__Records provided__.
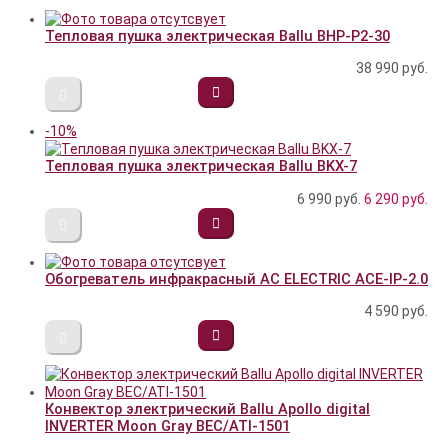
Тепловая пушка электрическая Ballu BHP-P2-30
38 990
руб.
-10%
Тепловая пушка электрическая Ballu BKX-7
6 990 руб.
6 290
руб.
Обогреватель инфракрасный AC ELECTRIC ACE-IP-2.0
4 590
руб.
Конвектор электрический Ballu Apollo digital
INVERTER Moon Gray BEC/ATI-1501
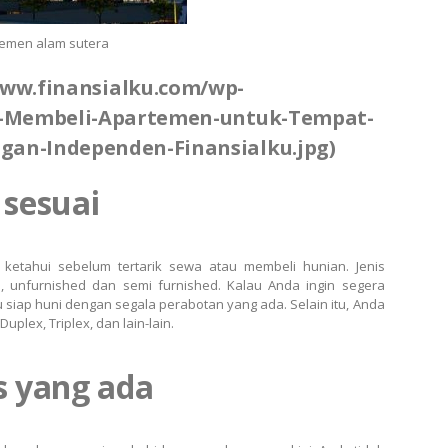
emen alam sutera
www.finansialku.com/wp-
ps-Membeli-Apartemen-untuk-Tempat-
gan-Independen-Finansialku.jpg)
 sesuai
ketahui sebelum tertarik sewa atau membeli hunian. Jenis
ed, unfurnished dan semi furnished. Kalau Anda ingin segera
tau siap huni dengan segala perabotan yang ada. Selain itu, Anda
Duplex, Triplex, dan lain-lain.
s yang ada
---
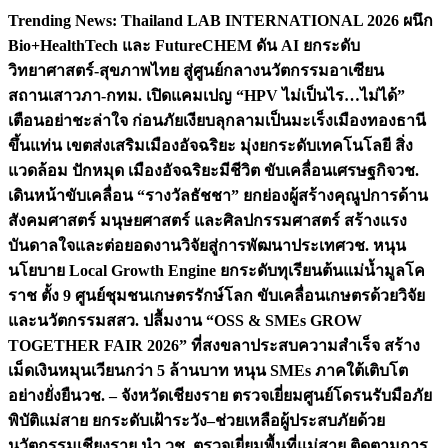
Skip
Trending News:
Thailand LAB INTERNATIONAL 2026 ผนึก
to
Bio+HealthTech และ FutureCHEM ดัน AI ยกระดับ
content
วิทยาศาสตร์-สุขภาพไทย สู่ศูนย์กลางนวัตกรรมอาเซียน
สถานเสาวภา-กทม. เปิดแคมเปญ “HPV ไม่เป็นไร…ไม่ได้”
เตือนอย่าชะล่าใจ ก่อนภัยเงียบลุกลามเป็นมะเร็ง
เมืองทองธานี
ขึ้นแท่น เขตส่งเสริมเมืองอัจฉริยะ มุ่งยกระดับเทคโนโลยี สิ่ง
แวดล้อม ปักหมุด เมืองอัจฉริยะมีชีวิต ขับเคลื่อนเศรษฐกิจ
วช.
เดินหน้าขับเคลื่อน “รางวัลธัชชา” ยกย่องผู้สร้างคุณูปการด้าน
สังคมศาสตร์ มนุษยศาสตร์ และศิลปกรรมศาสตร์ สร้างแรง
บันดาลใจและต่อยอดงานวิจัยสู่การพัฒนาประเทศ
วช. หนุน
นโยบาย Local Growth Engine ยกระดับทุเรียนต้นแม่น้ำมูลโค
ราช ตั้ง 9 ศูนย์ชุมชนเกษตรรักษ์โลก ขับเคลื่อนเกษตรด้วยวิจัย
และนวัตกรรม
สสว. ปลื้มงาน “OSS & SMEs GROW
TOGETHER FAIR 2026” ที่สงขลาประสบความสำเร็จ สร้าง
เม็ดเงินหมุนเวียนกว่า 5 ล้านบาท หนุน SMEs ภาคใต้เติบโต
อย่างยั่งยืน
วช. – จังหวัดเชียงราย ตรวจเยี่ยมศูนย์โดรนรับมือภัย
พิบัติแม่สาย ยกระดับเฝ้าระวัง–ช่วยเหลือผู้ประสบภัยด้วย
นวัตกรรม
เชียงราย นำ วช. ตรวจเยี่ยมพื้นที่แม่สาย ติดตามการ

__Exercise goal__. Display each line of the records above that contains the string "ยงราย".

__Task result__.
วช. – จังหวัดเชียงราย ตรวจเยี่ยมศูนย์โดรนรับมือภัย
เชียงราย นำ วช. ตรวจเยี่ยมพื้นที่แม่สาย ติดตามการ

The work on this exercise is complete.